As last week’s cover story from reporter Andrew Giambrone detailed, many residents living in Park View, a gentrifying neighborhood along Georgia Avenue NW, are challenging the redevelopment of the Park Morton public housing development, objecting in particular to plans to reduce the size of an unofficial park located nearby.
“The District wants to redevelop the 12-building complex as part of an ambitious city effort called the New Communities Initiative,” Giambrone wrote. “Its goal is to stem the displacement of low-income residents by integrating them into new, mixed-income developments alongside tenants who pay market and affordable rents, thereby deconcentrating poverty and reducing crime.”
What Park Morton tenants see in the protests against the project is resentment toward low-income people in an area where their neighbors want to preserve amenities without regard for what’s best for public housing residents. The gentrifiers insist that’s an unfair perception.
“What we are opposed to are the hollow promises that the Mayor’s office, Councilmember Nadeau, and ANC Rep Kent Boese have made to try to sell this current plan,” Fishstick90 wrote on our website. “They claim in flyers, at meetings, and emails to constituents that there will be a one-acre park with identical amenities to the current ones. … But the legal documents make no such commitment. … They admitted at the council and zoning hearings that they had no funds set aside for this alleged park, that it probably wouldn’t contain as many amenities.”

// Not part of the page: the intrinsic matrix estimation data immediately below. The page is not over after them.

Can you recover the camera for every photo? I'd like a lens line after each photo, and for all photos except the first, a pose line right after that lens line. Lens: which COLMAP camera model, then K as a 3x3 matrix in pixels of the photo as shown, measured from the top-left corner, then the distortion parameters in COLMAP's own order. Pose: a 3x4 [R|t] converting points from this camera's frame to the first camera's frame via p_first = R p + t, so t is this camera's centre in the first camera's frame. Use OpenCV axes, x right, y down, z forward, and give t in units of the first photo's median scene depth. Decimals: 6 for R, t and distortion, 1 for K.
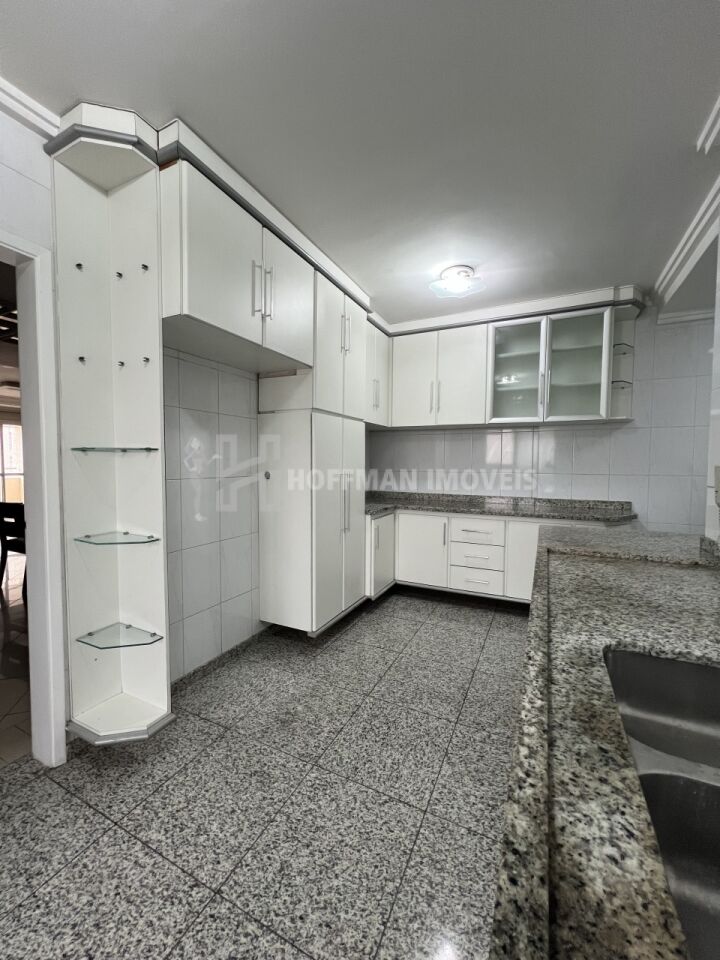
lens RADIAL K [[382.8, 0, 359.0], [0, 382.8, 480.6], [0, 0, 1]] dist [0.001740, -0.000359]
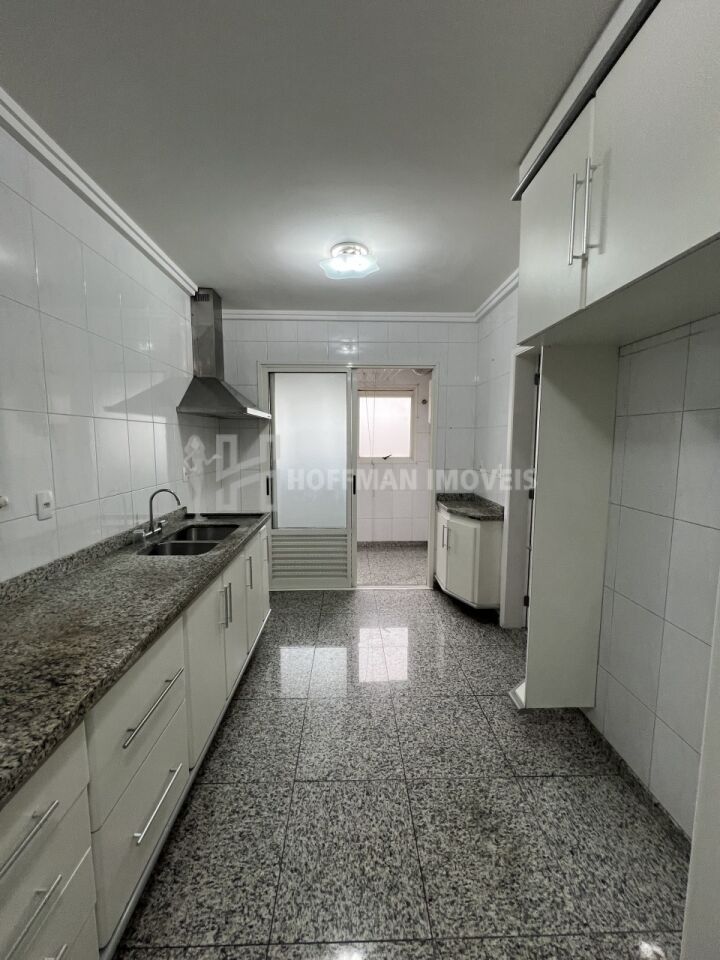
lens RADIAL K [[382.8, 0, 359.0], [0, 382.8, 480.6], [0, 0, 1]] dist [0.001740, -0.000359]
pose [[-0.884660, 0.045401, -0.464021, 0.400127], [-0.026681, 0.988687, 0.147604, -0.185320], [0.465473, 0.142960, -0.873440, 1.585835]]
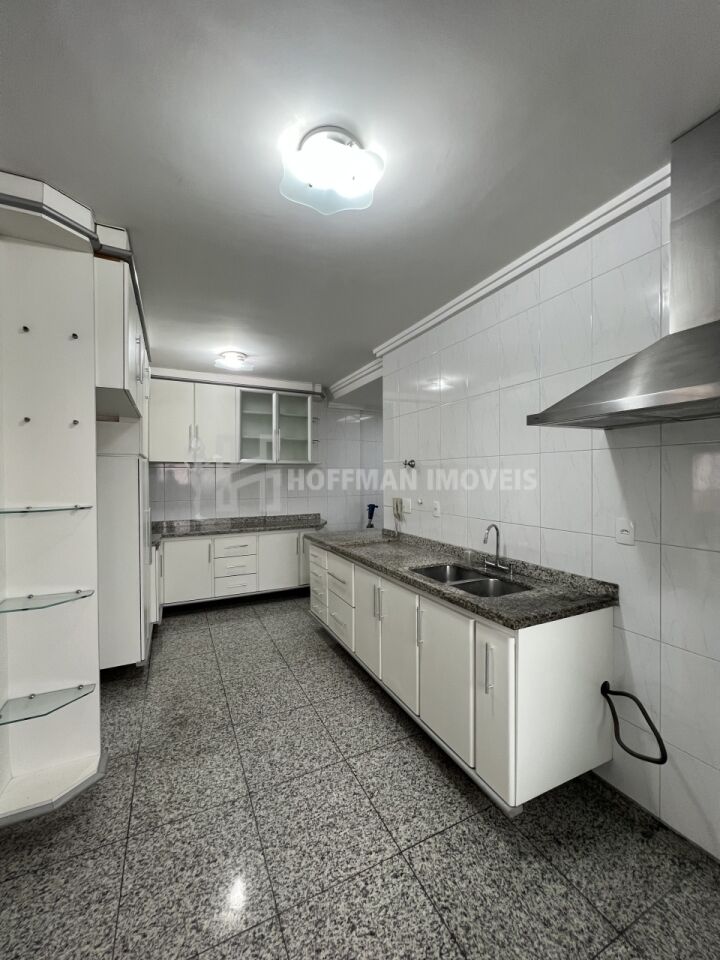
lens RADIAL K [[382.8, 0, 359.0], [0, 382.8, 480.6], [0, 0, 1]] dist [0.001740, -0.000359]
pose [[0.614099, -0.017680, 0.789031, -0.840851], [0.045644, 0.998871, -0.013143, -0.098810], [-0.787908, 0.044086, 0.614213, -0.231934]]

Yeah, and Elvis didn’t do no drugs, Twitter user @JerryJonenICLC seemed to say when he wrote, “Resistance to affordable housing always focuses on lame excuses, instead of confronting racism and class privilege.”

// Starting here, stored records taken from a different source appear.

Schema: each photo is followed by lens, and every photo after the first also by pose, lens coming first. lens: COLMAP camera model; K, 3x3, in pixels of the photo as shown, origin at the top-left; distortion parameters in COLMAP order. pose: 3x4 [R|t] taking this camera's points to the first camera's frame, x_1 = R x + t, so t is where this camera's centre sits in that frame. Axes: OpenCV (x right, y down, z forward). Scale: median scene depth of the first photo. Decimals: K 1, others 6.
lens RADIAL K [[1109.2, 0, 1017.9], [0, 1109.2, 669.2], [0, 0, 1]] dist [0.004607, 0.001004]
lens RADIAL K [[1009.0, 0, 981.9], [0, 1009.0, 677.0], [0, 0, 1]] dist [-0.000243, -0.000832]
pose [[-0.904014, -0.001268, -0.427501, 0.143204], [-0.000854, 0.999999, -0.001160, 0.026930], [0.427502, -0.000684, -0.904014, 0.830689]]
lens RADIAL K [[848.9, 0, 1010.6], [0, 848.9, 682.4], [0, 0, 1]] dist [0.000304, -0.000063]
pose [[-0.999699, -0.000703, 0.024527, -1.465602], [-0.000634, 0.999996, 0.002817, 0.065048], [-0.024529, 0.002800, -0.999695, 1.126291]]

But perhaps the most honest reader feedback came from Twitter user @Nehlsie, who penned a series of tweets saying he lived in the neighborhood for six years but moved last year. “This development was an incredibly complicated issue,” he wrote. “And it’s one of the reasons we moved. Density was going to create a cascade of quality-of-life issues for everyone in [the] ’hood.”
He said he supported the development as a concept but acted with his financial interests in mind. “The move for me was pure capitalist decision: can I max profit on a house next to a nine-story [project]? I feel really crappy abt it.”
Imagine how the Park Morton residents feel.